The panel itself is quite big. It is 34-inches in diameter and there are 2cm bezels along the top and sides. Behind it, there are vents which might get a bit dusty so keep that clean wherever possible.
ASUS ProArt Display PA348CGV Performance
Given that this is a display for creators and productivity, I used my M1 Mac Mini to test the monitor. It also helps that this ASUS ProArt Display uses USB C which is a godsend. This means you can connect a supported device to the monitor with one simple cable. This cable will then pass through audio, high res display functions, and 90W power and feed all the USB A ports with power and data support at the same time. It makes life so much easier and best of all, it is one cable.
USB C support on the M1 Mac Mini meant that MacOS was a dream to work with too. I enabled HDR, fiddled with some settings and immediately had HDR working on the monitor and working in specific areas where HDR content was being used. But here’s the thing with the HDR on this ASUS ProArt Display – it isn’t great at all. The HDR certification is only 400 meaning it isn’t a very bright display. Don’t expect any sort of super-peak brightness here at all. There’s also no local dimming so the IPS panel is on all the time even when you have a simple image on the screen.
Outside of the peak brightness issues, the general panel functions are superb. There’s 100% Adbode RGB coverage and 98% DCI-P3. ASUS has also packed in Calman Verified sub-2 Delta E calibration into this display. Outside of the fancy calibration, the IPS monitor means you’ll also get a 1000:1 contrast ratio and a 2ms response time.
There are some important things to mention in regards to the feature set here.

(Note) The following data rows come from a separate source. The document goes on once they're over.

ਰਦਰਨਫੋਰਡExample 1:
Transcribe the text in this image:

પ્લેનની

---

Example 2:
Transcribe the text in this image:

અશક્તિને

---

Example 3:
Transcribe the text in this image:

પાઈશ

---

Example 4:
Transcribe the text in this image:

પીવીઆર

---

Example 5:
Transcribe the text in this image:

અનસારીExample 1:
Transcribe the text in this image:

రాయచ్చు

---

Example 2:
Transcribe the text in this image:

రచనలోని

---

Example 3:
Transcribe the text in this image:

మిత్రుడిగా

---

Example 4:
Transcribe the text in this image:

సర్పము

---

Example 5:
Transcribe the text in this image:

If you decide to use HDR or a specific colour profile on this monitor, you won’t be able to adjust the brightness. In fact, it completely disables most settings on the monitor. It shouldn’t be an issue for those who are looking for specific profiles though.
The display also packs some speakers which are fairly decent. They get quite loud and while they don’t pack any powerful bass, the sound is clear and should be enough for your daily tasks. I was just annoyed by how cumbersome adjusting the volume can be. Instead of letting me turn things up and down on my Mac, I had to adjust the sound by going into the OSD menu on the display, going down to volume and turning it up and down from there. Surely ASUS could have implemented a simple volume dial or shortcut here?

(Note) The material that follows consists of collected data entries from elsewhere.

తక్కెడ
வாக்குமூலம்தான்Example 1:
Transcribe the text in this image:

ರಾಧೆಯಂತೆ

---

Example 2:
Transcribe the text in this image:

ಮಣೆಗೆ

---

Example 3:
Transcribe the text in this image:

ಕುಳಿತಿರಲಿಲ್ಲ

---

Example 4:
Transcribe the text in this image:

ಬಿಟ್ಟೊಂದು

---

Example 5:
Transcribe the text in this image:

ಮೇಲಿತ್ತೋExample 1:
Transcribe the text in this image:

In the end, I loved my time with this ASUS ProArt Display. I enjoyed games running at 1440P and taking advantage of AMD FreeSync Pro but I also enjoyed having this extra workspace to open more tabs and see more on my screen. This came in handy when editing videos and even doing daily creative tasks in Affinity Photo. There’s just so much room to do so much more. I combined the monitor with Universal Control on my Mac Mini, iPad Pro and Macbook Pro. This way I could move across all these fantastic screens using one mouse, drag and drop content and much more. It is definitely every creator’s dream set up.
There’s a lot you can do with this display and you have to be willing to splurge a lot of money on it too. It will set you back R27,999 which isn’t cheap. At the same time, it does the job and in some cases, does it well. The HDR issues are definitely something you should keep in mind especially if you want a bright and vibrant display. Other than that, I didn’t have any other gripes with the ASUS ProArt Display besides its price tag of R27,999. It is a pricey display but you pay for the quality and that’s definitely not lacking here.
The ASUS ProArt Display PA348CGV will retail in SA for R27,999 and is planned to launch by the end of August. When launched, it can be found here.
ASUS ProArt Display PA348CGV
Design - 8.5/10
Display - 8/10
Performance - 8/10
Value - 7.5/10
The ASUS ProArt Display is a pricey monitor made for creators but with that, you get a solid display perfectly calibrated to your needs with performance unmatched in the industry.